• EXCERPT TO READ
This must deeply disturb the thoughtful Jewish reader. Ferdinand and Isabella in expelling the Jews and Moors from Spain were in the same way saying they wanted a Spain as “Spanish,” (i.e., Christian) as France was French. It is not hard to recall more recent parallels.
It is a pity the editors of Les Temps Modernes didn’t widen their symposium to include a Jewish as distinct from an Israeli point of view. For Israe
l is creating a kind of moral schizophrenia in world Jewry. In the outside world the welfare of Jewry depends on the maintenance of secular, non-racial, pluralistic societies. In Israel, Jewry finds itself defending a society in which mixed marriages cannot be legalized, in which non-Jews have a lesser status than Jews, and in which the ideal is racial and exclusionist. Jews must fight elsewhere for their very security and existence—against principles and practices they find themselves defending in Israel. Those from the outside world, even in their moments of greatest enthusiasm amid Israel’s accomplishments, feel twinges of claustrophobia, not just geographical but spiritual. Those caught up in Prophetic fervor soon begin to feel that the light they hoped to see out of Zion is only that of another narrow nationalism.

• MATERIAL SHOWN
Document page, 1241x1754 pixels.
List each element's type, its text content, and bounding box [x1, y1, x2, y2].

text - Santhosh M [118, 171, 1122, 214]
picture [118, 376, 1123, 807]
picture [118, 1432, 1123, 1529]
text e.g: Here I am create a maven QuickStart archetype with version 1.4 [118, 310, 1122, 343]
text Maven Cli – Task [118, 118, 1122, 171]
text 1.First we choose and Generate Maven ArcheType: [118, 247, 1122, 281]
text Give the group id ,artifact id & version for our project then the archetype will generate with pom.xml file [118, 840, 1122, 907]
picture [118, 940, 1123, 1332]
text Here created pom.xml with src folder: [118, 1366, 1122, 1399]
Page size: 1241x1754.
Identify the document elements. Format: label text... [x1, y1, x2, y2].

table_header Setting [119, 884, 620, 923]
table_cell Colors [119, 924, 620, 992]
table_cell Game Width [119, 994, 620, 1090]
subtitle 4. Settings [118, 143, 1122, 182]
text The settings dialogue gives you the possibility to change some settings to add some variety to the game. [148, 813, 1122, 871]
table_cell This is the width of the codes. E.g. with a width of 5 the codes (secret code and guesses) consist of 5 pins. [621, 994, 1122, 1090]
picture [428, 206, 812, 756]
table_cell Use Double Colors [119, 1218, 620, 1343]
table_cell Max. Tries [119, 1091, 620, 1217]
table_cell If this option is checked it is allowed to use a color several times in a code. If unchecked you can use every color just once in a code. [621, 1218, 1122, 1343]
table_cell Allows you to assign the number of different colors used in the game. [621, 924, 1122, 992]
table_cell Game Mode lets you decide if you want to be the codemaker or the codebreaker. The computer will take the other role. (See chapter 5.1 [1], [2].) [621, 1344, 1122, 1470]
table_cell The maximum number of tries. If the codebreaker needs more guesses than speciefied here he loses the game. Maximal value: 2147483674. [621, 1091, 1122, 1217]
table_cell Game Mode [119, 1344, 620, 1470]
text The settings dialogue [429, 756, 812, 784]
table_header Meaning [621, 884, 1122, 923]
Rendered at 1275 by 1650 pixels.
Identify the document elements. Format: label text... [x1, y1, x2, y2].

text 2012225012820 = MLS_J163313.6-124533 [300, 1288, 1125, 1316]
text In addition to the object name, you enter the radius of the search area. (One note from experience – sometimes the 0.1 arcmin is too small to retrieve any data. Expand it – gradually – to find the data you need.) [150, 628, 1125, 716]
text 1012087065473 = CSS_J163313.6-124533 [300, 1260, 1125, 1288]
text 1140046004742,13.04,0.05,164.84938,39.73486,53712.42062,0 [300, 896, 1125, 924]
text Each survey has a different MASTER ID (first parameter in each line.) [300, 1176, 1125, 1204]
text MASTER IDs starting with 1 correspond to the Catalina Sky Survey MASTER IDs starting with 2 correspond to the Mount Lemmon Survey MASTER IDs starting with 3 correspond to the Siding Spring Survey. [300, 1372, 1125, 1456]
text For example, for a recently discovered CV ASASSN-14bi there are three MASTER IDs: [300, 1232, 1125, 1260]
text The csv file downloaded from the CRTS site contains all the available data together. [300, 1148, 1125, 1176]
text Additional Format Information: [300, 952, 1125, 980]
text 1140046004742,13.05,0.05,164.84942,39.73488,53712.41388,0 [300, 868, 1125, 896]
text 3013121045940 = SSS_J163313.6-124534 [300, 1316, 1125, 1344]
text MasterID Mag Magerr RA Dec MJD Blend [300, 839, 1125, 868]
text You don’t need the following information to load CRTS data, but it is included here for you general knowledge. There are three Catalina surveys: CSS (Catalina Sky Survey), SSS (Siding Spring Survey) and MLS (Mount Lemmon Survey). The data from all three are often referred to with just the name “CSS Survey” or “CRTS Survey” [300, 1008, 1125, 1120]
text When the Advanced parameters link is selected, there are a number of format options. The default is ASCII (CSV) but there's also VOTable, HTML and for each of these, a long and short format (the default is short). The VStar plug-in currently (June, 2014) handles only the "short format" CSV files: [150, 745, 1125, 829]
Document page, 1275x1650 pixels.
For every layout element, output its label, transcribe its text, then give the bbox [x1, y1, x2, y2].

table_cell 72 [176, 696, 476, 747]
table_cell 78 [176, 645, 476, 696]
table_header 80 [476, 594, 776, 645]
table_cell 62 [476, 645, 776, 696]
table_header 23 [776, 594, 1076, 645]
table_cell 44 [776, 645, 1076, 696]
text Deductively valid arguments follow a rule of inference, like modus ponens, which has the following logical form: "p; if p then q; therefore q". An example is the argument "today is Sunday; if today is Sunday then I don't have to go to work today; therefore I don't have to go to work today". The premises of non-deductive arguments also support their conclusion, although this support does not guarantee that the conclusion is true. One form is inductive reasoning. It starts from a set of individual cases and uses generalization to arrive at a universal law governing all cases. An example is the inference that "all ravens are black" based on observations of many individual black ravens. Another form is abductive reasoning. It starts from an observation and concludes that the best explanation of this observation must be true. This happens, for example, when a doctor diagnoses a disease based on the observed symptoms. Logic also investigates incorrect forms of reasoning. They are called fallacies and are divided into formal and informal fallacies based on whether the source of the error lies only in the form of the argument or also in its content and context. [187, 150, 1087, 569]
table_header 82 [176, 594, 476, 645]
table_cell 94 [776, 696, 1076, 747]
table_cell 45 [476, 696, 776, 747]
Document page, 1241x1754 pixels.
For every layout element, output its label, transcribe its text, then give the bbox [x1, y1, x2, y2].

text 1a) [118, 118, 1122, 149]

• THE PROBLEM
Could you return the full passage on Israel and world Jewry above, word for word?

• COMPLETED TASK
This must deeply disturb the thoughtful Jewish reader. Ferdinand and Isabella in expelling the Jews and Moors from Spain were in the same way saying they wanted a Spain as “Spanish,” (i.e., Christian) as France was French. It is not hard to recall more recent parallels.
It is a pity the editors of Les Temps Modernes didn’t widen their symposium to include a Jewish as distinct from an Israeli point of view. For Israe
l is creating a kind of moral schizophrenia in world Jewry. In the outside world the welfare of Jewry depends on the maintenance of secular, non-racial, pluralistic societies. In Israel, Jewry finds itself defending a society in which mixed marriages cannot be legalized, in which non-Jews have a lesser status than Jews, and in which the ideal is racial and exclusionist. Jews must fight elsewhere for their very security and existence—against principles and practices they find themselves defending in Israel. Those from the outside world, even in their moments of greatest enthusiasm amid Israel’s accomplishments, feel twinges of claustrophobia, not just geographical but spiritual. Those caught up in Prophetic fervor soon begin to feel that the light they hoped to see out of Zion is only that of another narrow nationalism.